Güzel insanlar güzel işler yaparlar. Cenab-ı Hak hadis-i kudside Cenab-ı Peygambere “aleyhisselatü vesselam” buyuruyor ki; “Ey Habibim, sana kim gelir de, bana Allahı anlat, dinimi anlat diye bir şey sorarsa, artık sen her şeyi unut, ona hizmetçi ol.” Kim olursa olsun, birisi gelip de dini meselede bir şey sorarsa, akan sular durur, orada her şey durur ve orada o hizmet yapılır.

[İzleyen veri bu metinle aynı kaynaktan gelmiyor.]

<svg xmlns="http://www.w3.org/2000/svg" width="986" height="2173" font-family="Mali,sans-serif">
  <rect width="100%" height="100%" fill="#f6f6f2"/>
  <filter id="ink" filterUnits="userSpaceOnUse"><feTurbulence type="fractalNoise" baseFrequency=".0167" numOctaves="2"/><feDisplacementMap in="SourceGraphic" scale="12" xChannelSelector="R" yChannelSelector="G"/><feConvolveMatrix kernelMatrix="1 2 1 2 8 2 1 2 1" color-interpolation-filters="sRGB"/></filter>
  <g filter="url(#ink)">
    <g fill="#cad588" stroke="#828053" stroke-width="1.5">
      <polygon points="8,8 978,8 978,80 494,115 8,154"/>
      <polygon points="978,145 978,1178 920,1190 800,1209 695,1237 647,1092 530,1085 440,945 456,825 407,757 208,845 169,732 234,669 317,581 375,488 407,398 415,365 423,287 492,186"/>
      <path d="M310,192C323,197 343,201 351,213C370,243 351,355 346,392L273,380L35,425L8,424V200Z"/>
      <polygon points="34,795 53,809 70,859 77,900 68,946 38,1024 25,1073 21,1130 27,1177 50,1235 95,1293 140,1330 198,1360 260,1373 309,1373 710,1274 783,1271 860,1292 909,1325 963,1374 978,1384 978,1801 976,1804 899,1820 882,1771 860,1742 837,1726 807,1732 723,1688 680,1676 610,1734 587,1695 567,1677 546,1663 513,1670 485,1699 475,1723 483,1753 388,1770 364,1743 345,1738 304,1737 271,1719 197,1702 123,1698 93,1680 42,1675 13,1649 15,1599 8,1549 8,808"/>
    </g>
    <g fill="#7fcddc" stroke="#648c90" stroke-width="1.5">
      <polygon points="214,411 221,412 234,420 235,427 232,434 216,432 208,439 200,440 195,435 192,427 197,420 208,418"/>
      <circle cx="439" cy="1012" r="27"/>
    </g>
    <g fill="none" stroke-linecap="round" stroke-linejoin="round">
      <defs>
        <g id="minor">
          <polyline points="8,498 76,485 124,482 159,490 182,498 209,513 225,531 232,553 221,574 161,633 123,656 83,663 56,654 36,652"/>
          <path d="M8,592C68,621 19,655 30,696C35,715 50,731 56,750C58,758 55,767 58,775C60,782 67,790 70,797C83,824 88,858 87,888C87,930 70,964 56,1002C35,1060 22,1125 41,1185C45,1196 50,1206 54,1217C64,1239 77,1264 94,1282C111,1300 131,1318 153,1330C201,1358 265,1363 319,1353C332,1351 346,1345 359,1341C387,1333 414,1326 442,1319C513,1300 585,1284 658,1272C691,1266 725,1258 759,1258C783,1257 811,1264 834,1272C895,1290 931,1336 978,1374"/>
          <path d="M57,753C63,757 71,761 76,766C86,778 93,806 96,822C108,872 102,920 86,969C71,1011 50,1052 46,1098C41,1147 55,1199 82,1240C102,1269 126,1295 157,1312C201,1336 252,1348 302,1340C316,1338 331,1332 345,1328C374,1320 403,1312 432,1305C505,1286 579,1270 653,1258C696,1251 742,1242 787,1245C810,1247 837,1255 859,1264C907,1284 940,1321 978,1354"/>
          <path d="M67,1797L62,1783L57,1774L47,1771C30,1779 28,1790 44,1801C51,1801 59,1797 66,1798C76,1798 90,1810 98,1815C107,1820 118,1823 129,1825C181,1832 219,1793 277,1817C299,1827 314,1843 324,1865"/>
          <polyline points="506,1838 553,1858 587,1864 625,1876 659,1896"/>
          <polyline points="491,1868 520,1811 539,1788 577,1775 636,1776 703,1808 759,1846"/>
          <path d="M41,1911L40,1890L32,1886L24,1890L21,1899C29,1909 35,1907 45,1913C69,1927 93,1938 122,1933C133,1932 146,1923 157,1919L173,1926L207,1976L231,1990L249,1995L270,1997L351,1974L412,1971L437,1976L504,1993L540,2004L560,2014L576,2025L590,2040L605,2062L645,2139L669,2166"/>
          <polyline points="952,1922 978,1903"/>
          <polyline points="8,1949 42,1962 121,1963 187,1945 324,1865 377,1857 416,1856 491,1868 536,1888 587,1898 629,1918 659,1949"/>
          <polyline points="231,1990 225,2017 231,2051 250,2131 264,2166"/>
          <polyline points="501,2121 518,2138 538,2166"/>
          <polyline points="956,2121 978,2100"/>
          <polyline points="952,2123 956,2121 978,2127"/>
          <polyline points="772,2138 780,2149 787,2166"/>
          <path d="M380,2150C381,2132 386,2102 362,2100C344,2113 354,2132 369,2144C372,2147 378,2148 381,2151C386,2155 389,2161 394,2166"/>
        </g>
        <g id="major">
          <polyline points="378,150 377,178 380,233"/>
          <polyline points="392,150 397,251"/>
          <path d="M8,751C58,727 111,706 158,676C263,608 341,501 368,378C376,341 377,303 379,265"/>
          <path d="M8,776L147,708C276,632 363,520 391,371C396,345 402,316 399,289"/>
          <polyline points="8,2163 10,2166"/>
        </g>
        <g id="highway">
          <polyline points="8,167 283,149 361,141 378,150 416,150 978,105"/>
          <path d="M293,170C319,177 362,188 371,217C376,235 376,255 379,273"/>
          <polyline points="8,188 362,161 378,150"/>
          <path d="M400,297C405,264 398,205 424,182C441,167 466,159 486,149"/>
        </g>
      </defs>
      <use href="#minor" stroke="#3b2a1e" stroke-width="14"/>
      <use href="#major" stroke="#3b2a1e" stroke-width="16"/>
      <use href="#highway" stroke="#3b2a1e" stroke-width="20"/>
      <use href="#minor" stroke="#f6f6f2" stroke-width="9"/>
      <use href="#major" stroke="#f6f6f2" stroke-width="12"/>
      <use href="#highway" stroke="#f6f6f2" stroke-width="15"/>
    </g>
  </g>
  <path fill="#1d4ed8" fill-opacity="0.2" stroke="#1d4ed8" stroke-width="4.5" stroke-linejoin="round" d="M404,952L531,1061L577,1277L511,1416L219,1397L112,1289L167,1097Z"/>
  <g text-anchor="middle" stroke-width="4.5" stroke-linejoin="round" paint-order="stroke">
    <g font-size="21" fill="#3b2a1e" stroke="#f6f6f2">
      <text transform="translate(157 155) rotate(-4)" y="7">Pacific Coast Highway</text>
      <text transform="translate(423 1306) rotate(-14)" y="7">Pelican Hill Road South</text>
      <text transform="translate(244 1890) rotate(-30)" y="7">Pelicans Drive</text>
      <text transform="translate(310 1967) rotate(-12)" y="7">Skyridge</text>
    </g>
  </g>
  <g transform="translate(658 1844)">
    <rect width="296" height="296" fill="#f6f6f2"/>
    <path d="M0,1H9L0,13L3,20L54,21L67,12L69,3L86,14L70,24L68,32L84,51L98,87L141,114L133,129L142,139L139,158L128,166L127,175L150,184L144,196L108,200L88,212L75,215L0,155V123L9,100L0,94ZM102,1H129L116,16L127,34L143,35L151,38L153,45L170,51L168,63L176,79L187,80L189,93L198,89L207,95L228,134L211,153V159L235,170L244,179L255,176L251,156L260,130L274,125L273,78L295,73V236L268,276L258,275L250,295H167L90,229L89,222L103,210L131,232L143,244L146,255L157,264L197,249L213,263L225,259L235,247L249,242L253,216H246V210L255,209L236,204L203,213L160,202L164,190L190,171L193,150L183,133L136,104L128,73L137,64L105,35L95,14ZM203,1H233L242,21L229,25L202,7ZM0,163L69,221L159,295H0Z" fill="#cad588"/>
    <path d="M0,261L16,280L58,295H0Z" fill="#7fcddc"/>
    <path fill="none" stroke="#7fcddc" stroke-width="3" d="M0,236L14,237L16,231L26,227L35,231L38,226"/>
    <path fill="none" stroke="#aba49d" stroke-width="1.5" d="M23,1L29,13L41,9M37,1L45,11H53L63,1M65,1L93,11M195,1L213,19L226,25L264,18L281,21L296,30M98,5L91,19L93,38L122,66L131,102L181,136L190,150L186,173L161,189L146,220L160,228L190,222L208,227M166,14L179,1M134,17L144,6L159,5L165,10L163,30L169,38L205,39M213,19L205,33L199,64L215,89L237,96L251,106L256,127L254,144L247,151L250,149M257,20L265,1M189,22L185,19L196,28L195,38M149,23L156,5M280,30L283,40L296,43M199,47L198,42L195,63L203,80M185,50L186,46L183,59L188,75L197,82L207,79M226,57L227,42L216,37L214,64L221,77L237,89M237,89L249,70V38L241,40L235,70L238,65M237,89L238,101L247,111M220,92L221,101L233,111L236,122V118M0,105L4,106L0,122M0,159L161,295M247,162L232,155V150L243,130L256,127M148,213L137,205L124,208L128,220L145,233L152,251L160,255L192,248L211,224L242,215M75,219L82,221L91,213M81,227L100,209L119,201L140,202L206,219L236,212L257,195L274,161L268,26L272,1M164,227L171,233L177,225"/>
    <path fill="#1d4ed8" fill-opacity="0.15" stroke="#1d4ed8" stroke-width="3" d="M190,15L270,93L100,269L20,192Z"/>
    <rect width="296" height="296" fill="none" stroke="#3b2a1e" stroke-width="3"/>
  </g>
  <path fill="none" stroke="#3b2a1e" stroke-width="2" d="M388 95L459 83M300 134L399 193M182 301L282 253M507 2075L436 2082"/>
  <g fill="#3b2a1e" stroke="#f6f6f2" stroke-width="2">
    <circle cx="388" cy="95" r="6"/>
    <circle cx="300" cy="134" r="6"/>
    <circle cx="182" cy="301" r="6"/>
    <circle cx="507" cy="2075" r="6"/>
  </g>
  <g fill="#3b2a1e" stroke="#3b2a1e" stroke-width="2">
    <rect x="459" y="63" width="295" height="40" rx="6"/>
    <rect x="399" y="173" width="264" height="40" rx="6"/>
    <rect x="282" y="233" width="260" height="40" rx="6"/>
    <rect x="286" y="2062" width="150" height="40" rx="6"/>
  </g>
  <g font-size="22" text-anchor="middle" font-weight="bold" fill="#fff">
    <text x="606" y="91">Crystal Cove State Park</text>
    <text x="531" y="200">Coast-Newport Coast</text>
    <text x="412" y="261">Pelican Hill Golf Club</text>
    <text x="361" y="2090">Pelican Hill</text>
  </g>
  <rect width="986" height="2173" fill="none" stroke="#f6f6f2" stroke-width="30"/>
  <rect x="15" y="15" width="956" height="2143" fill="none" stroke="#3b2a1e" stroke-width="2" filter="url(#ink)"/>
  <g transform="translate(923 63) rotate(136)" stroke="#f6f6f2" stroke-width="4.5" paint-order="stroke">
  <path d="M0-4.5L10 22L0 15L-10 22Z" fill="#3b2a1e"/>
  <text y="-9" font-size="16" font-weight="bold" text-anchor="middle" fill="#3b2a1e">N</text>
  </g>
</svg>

İslam âlimleri buyurdular ki; bugünün en büyük hizmeti, fitneye sebeb olmamaktır.
Allahü tealanın has dinine, ehli sünnet olarak hizmet etmek çok büyük bir nimettir. Eğer bu nimetin kıymeti bilinmezse elden gider. Bu nimetin elden gitmemesi için iki şart vardır. Birincisi, herkes tövbe etmelidir. Bu nimet elimizden gitmesin diye günahlarımızı düşünmeliyiz, Rabbimize yalvarmalıyız. İkincisi, bir yerde dine hizmet varsa, orada Rabbimizin rahmeti, merhameti var demektir. Bu da olmazsa, Allahü tealanın rahmeti, merhameti, acıması o yerden kalkar.

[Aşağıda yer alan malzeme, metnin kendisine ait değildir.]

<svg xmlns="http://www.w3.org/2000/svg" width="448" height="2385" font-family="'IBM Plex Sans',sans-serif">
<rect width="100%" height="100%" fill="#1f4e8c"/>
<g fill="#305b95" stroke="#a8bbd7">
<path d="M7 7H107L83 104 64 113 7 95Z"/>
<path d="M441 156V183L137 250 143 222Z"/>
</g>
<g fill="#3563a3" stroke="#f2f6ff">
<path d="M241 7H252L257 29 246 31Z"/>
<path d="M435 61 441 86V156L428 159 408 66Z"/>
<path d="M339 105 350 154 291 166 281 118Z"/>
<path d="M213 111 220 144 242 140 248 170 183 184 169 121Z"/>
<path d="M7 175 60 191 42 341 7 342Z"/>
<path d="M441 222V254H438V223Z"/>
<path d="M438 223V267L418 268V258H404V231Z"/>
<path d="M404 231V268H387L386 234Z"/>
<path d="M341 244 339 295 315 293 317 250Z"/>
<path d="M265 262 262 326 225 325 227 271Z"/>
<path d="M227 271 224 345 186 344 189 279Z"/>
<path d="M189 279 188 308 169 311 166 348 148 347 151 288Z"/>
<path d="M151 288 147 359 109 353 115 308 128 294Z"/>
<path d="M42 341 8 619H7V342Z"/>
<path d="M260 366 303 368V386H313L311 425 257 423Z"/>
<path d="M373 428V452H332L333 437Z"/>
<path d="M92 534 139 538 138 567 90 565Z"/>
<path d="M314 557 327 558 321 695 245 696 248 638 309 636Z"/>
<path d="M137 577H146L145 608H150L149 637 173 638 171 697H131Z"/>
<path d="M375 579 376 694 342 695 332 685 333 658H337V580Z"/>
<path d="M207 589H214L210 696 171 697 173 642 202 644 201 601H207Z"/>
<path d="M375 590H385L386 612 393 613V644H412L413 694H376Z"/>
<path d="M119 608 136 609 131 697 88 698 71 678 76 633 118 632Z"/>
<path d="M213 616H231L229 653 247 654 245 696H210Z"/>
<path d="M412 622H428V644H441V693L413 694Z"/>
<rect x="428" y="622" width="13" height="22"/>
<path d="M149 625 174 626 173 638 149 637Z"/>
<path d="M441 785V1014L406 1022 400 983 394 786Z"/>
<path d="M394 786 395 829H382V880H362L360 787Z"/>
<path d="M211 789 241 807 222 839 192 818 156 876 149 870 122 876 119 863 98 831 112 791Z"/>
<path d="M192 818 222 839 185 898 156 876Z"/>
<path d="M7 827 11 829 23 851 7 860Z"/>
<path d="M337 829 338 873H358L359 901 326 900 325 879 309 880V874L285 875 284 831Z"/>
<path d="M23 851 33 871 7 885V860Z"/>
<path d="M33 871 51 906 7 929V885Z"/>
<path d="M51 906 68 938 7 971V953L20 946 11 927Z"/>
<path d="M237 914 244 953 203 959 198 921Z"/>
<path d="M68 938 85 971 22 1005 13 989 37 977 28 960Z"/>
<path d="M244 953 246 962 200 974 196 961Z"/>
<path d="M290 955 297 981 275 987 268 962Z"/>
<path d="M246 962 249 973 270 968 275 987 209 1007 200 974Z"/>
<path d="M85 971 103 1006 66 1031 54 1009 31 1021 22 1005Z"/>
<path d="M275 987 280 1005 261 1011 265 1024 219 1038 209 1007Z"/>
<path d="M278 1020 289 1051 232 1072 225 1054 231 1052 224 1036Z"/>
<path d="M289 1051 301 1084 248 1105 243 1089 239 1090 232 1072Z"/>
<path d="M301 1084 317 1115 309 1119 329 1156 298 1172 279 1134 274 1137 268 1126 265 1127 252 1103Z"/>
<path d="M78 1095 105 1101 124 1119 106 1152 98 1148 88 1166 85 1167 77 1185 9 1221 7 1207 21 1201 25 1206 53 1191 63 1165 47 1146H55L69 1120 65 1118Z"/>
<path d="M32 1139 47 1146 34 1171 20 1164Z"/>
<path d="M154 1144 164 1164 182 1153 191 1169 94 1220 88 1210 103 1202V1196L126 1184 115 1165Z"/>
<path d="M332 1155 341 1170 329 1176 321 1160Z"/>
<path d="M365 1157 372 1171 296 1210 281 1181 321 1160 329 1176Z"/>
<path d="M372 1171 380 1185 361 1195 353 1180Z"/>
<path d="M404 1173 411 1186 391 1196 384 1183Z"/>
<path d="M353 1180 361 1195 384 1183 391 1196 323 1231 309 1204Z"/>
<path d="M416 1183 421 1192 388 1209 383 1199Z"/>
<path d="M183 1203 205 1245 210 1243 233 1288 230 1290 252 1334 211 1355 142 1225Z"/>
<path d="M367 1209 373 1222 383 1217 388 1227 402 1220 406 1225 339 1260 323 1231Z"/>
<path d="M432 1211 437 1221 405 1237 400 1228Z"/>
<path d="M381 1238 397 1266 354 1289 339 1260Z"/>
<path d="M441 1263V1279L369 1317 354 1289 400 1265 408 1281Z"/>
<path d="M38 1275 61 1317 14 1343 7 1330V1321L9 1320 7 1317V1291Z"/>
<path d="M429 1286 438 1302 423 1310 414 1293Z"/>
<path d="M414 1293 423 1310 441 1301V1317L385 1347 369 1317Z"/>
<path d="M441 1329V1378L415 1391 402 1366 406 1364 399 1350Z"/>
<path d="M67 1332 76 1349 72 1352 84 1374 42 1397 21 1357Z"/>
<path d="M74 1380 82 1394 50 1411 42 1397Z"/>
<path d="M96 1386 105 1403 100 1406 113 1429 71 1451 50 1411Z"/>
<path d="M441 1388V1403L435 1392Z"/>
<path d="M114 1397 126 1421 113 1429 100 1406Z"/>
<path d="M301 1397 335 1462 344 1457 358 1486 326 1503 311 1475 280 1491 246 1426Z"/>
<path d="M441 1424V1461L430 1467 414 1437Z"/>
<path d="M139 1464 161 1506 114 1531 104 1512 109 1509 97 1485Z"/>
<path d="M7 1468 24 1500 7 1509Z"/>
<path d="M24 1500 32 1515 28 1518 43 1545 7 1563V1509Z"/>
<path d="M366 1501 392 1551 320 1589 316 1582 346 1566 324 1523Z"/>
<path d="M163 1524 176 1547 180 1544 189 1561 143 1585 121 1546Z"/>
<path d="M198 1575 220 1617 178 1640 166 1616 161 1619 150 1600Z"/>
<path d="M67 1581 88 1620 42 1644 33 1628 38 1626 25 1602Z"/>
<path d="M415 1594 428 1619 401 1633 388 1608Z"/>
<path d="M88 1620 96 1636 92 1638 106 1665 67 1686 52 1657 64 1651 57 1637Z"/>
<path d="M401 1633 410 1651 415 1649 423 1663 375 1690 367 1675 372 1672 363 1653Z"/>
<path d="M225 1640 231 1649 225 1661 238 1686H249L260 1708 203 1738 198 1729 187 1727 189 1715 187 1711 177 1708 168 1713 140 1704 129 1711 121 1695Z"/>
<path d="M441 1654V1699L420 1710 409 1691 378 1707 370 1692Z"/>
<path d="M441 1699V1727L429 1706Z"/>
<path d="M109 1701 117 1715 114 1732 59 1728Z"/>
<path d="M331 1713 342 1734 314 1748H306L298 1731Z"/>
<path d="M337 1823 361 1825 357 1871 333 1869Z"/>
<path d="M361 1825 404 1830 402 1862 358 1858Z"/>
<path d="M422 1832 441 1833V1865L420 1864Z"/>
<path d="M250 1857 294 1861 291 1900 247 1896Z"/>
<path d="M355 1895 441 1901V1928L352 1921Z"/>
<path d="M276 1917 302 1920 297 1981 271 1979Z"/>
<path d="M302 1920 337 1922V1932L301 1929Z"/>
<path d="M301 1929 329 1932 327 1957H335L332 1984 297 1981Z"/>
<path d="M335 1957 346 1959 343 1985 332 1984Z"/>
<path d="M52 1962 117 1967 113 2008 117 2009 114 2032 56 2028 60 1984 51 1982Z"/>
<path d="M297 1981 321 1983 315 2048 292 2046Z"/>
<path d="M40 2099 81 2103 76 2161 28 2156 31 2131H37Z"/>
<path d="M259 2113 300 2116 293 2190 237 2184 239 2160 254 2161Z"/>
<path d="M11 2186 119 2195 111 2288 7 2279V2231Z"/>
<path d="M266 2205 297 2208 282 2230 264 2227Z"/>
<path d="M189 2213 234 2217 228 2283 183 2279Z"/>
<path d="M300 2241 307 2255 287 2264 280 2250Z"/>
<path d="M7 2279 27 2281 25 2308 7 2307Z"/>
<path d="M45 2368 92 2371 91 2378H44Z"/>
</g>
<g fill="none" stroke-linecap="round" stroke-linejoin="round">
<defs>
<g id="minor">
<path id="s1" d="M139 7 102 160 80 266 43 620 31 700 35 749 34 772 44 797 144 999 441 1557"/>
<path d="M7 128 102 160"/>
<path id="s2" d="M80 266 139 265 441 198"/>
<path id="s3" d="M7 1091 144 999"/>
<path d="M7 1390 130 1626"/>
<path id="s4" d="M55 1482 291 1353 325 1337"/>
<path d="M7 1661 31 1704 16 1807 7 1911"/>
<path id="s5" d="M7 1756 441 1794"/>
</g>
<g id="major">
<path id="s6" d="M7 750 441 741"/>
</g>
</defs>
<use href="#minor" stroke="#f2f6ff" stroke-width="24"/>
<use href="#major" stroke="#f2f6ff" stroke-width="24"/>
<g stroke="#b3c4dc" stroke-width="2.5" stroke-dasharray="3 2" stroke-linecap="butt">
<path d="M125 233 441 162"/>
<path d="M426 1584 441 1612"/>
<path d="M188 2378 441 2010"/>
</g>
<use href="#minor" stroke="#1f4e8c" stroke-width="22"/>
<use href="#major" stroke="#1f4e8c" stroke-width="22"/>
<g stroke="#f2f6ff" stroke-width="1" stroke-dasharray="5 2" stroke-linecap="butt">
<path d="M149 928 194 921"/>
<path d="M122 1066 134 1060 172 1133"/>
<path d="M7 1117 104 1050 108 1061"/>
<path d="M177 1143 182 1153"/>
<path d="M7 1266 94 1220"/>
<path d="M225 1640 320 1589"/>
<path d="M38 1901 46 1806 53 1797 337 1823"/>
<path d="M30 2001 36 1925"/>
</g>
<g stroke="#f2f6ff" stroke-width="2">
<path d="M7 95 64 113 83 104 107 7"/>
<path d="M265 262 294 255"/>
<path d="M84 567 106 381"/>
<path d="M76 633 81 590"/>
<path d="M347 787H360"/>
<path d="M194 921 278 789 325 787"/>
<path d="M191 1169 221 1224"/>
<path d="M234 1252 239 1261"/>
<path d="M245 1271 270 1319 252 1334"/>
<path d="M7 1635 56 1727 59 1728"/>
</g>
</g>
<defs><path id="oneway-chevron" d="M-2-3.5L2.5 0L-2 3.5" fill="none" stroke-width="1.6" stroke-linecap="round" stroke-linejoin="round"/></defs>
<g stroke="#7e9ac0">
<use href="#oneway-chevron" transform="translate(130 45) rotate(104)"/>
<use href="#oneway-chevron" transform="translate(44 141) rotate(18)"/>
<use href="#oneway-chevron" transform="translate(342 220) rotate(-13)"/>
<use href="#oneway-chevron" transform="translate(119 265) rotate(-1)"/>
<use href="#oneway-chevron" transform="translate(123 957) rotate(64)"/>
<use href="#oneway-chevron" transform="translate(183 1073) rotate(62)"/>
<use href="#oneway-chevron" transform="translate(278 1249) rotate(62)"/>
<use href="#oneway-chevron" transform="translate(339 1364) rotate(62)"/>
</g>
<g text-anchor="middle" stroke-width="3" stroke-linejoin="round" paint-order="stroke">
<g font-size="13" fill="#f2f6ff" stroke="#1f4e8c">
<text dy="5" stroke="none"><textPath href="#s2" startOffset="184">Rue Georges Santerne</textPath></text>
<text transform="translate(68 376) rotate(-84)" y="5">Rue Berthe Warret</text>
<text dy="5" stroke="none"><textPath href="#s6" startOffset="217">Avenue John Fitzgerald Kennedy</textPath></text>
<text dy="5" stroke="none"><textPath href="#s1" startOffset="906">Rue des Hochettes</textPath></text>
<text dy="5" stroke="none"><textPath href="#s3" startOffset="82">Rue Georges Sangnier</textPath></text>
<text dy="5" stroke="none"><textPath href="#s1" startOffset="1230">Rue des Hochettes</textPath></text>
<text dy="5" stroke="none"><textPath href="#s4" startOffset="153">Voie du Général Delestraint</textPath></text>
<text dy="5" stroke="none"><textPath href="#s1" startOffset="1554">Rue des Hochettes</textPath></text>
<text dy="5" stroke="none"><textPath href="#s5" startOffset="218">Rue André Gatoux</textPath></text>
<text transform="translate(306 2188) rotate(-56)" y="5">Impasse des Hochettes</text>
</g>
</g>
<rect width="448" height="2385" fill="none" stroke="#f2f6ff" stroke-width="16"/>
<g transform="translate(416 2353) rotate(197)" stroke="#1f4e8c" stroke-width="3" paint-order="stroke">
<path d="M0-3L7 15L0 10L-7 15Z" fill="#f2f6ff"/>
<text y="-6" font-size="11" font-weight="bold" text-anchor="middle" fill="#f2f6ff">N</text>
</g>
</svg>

İslâm âlimleri buyurdular ki; “Cenab-ı Hak ezelde şöyle takdir etmiş, şöyle karar vermiştir: Kullarım neyi isterse, istedikleri şeye kavuşmaları için, uygun şartları onlara hazırlarım. Kullarım neyi talep ederse, o talep ettiklerine kavuşsunlar diye önlerine uygun şartlar koyarım.” Bir zamanlar insanlar Allahü tealadan cenneti talep ettiler. O zamanlar Allahü teala kum gibi evliyalar yarattı. Evliyaların varlığı, insanların kurtulması için en iyi sebeptir. Çünki insanlar Rabbimizin rızasını istiyorlardı, cenneti istiyorlardı. Allahü teala onları cennete kavuşturacak yolu açtı. Allahü teala alimler gönderdi, evliyalar gönderdi, millet de rahat etti. Sonra insanlar dünyalık ister oldular. Ehli dünya oldular. Cenabı Hak aynı yerde, akla dünyalık olarak ne gelirse onları yarattı. Şimdi, biz Rabbimizin rızasını istediğimiz müddetçe, onun kullarına iyilik etmek istediğimiz müddetçe, ve de içinde bulunduğumuz ülkenin şartlarına, kanunlarına tam uyduğumuz müddetçe, birlik ve beraberliğimizi koruduğumuz müddetçe, sevgi ve muhabbetimiz devam ettiği müddetçe, bu hizmetler kıyamete kadar devam eder. Çünkü Büyükler buyuruyor ki, Hazreti Mehdi gelecek, İctihadı İmam-ı Azam gibi yani Hanefi mezhebine uygun olacak, (ama ictihadı öyle çıkacak). Müceddid olacak. İmam-ı Rabbani hazretlerinin Mektûbâtını okuyacak. Demek ki Mektûbâtın ilmi, Mektûbâtın izahı kıyamete kadar devam edecek. Kim buna layıksa, kim buna münasipse Allahü teala onların elinde bunları devam ettirecek.